# Add Starz app



## VicV_1 (Feb 5, 2006)

There is a HBO app on my Bolt+. Why isn't there a Starz app? I would like to see an app for all the premium channels.


----------



## jrtroo (Feb 4, 2008)

Because Starz has not written one. 

You can also get Starz through Amazon, not sure how that works, though.


----------



## JayMan747 (Nov 10, 2008)

VicV_1 said:


> There is a HBO app on my Bolt+. Why isn't there a Starz app? I would like to see an app for all the premium channels.


+ Showtime app
+ ESPN app


----------



## rdrrepair (Nov 24, 2006)

JayMan747 said:


> + Showtime app
> + ESPN app


 If enough people are interested then Showtime will build it. TiVo does not make cable tv apps.

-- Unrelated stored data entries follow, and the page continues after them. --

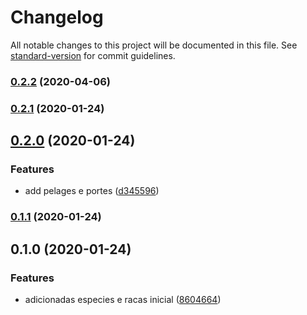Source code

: # Changelog

All notable changes to this project will be documented in this file. See [standard-version](https://github.com/conventional-changelog/standard-version) for commit guidelines.

### [0.2.2](https://github.com/zettabrasil/petshop-especies/compare/v0.2.1...v0.2.2) (2020-04-06)

### [0.2.1](https://github.com/zettabrasil/petshop-especies/compare/v0.2.0...v0.2.1) (2020-01-24)

## [0.2.0](https://github.com/zettabrasil/petshop-especies/compare/v0.1.1...v0.2.0) (2020-01-24)


### Features

* add pelages e portes ([d345596](https://github.com/zettabrasil/petshop-especies/commit/d345596f76e2fd35e99ff53d625eb0e16906e325))

### [0.1.1](https://github.com/zettabrasil/petshop-especies/compare/v0.1.0...v0.1.1) (2020-01-24)

## 0.1.0 (2020-01-24)


### Features

* adicionadas especies e racas inicial ([8604664](https://github.com/zettabrasil/petshop-especies/commit/86046641a6bacba7f8943b6804c5277688acf023))
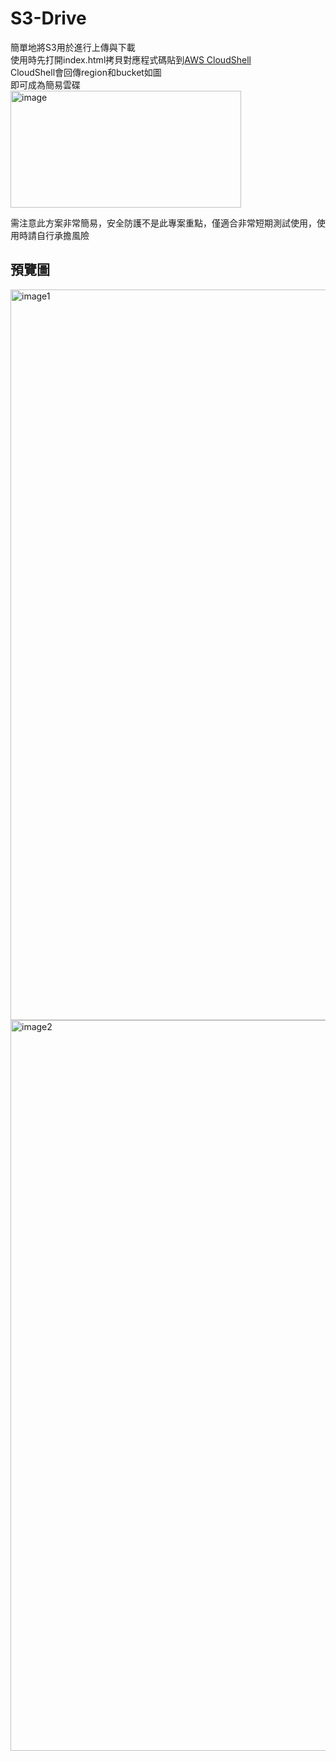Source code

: # S3-Drive
簡單地將S3用於進行上傳與下載<br />
使用時先打開index.html拷貝對應程式碼貼到[AWS CloudShell](https://ap-southeast-1.console.aws.amazon.com/cloudshell/home?region=ap-southeast-1)<br />
CloudShell會回傳region和bucket如圖<br />
即可成為簡易雲碟<br />
<img width="369" height="187" alt="image" src="https://github.com/user-attachments/assets/cd069ff8-8f15-44b0-bd01-936918d538e1" />


需注意此方案非常簡易，安全防護不是此專案重點，僅適合非常短期測試使用，使用時請自行承擔風險

## 預覽圖
<img width="1800" height="1169" alt="image1" src="https://github.com/user-attachments/assets/89eda663-83f3-4a2f-b3f5-0288cf94e522" />
<img width="1800" height="1169" alt="image2" src="https://github.com/user-attachments/assets/71c1932e-6239-4db5-94b3-5a13e8d1f96d" />
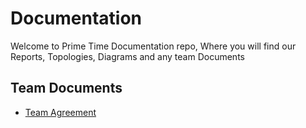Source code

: # Documentation
Welcome to Prime Time Documentation repo, Where you will find our Reports, Topologies, Diagrams and any team Documents


## Team Documents
- [Team Agreement](<PT TEAM AGREEMENT.pdf>)
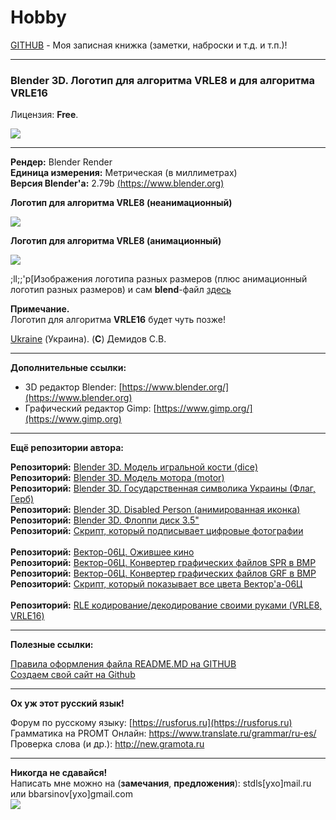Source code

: # Hobby
[GITHUB](https://github.com) - Моя записная книжка (заметки, наброски и т.д. и т.п.)!

<hr>

### Blender 3D. Логотип для алгоритма VRLE8 и для алгоритма VRLE16

Лицензия: **Free**.

![](https://github.com/drilnet/blender3d-logovrle8-logovrle16/blob/master/UA.png)

<hr>

**Рендер:** Blender Render
<br>
**Единица измерения:** Метрическая (в миллиметрах)
<br>
**Версия Blender'а:** 2.79b [(https://www.blender.org)](https://www.blender.org)

**Логотип для алгоритма VRLE8 (неанимационный)**

![](https://github.com/drilnet/blender3d-logovrle8-logovrle16/blob/master/LogoVRLE8%2C%20ver.%200%207/LogoVRLE8%2C%2055%25%20(352x187).png)

**Логотип для алгоритма VRLE8 (анимационный)**

![](https://github.com/drilnet/blender3d-logovrle8-logovrle16/blob/master/LogoVRLE8%2C%20ver.%200%207/LogoVRLE8%2C%2055%25%20(352x187)%20HQ.webp)

;ll;;'p[Изображения логотипа разных размеров (плюс анимационный логотип разных размеров) и сам **blend**-файл [здесь](https://github.com/drilnet/blender3d-logovrle8-logovrle16/tree/master/LogoVRLE8%2C%20ver.%200%207)

**Примечание.**
<br>
Логотип для алгоритма **VRLE16** будет чуть позже!

[Ukraine](https://en.wikipedia.org/wiki/Ukraine) (Украина). (**C**) Демидов С.В.

<hr>

**Дополнительные ссылки:**
* 3D редактор Blender: [https://www.blender.org/](https://www.blender.org)
* Графический редактор Gimp: [https://www.gimp.org/](https://www.gimp.org)

<hr>

**Ещё репозитории автора:**

**Репозиторий:** [Blender 3D. Модель игральной кости (dice)](https://github.com/drilnet/blender3d-dice2)
<br>
**Репозиторий:** [Blender 3D. Модель мотора (motor)](https://github.com/drilnet/blender3d-motor)
<br>
**Репозиторий:** [Blender 3D. Государственная символика Украины (Флаг, Герб)](https://github.com/drilnet/blender3d-ukrainian-symbols)
<br>
**Репозиторий:** [Blender 3D. Disabled Person (анимированная иконка)](https://github.com/drilnet/blender3d-disabled-person)
<br>
**Репозиторий:** [Blender 3D. Флоппи диск 3.5"](https://github.com/drilnet/blender3d-floppy-disk-35)
<br>
**Репозиторий:** [Скрипт, который подписывает цифровые фотографии](https://github.com/drilnet/programming-perl-signature-images)
<br>
<br>
**Репозиторий:** [Вектор-06Ц. Ожившее кино](https://github.com/drilnet/vector-06c-kino)
<br>
**Репозиторий:** [Вектор-06Ц. Конвертер графических файлов SPR в BMP](https://github.com/drilnet/vector-06c-spr2bmp)
<br>
**Репозиторий:** [Вектор-06Ц. Конвертер графических файлов GRF в BMP](https://github.com/drilnet/vector-06c-grf2bmp)
<br>
**Репозиторий:** [Скрипт, который показывает все цвета Вектор'а-06Ц](https://github.com/drilnet/vector-06c-color256)
<br>
<br>
**Репозиторий:** [RLE кодирование/декодирование своими руками (VRLE8, VRLE16)](https://github.com/drilnet/rle)

<hr>

**Полезные ссылки:**

[Правила оформления файла README.MD на GITHUB](https://github.com/OlgaVlasova/markdown-doc/blob/master/README.md#SpecialSymbol)
<br>
[Создаем свой сайт на Github](https://www.youtube.com/watch?v=05nLdIVfSRU)

<hr>

**Ох уж этот русский язык!**

Форум по русскому языку: [https://rusforus.ru](https://rusforus.ru)
<br>
Грамматика на PROMT Онлайн: https://www.translate.ru/grammar/ru-es/
<br>
Проверка слова (и др.): http://new.gramota.ru

<hr>

**Никогда не сдавайся!**
<br>
Написать мне можно на (**замечания**, **предложения**): stdls[ухо]mail.ru или bbarsinov[ухо]gmail.com
<br>
![](https://github.com/drilnet/blender3d-disabled-person/blob/master/Preview%20GIF/Disabled%20Person%20(mini).gif)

Click here to request a SHOWTIME app

.


----------



## squash22 (Feb 4, 2018)

People should request:
AMC : Contact Us
Starz: STARZ Contact Us
Showtime: SHOWTIME - Watch Award-Winning Series, Order PPV Fights, Stream Across Your Favorite Devices

Cut and paste:
Please develop and release a [insert content provider] app for the Tivo platform.


----------



## OrangeCrush (Feb 18, 2016)

I feel like there used to be a Starz app around 2016-2017 but it got removed at some point after, but maybe I'm misremembering.


----------



## mattyro7878 (Nov 27, 2014)

I remember a Starz app as well. You may have helped me misremember!


----------



## ajwees41 (May 7, 2006)

rdrrepair said:


> If enough people are interested then Showtime will build it. TiVo does not make cable tv apps.
> 
> Click here to request a SHOWTIME app
> 
> .


Tivo doesn't make apps it's up to the app developers to make it for tivo


----------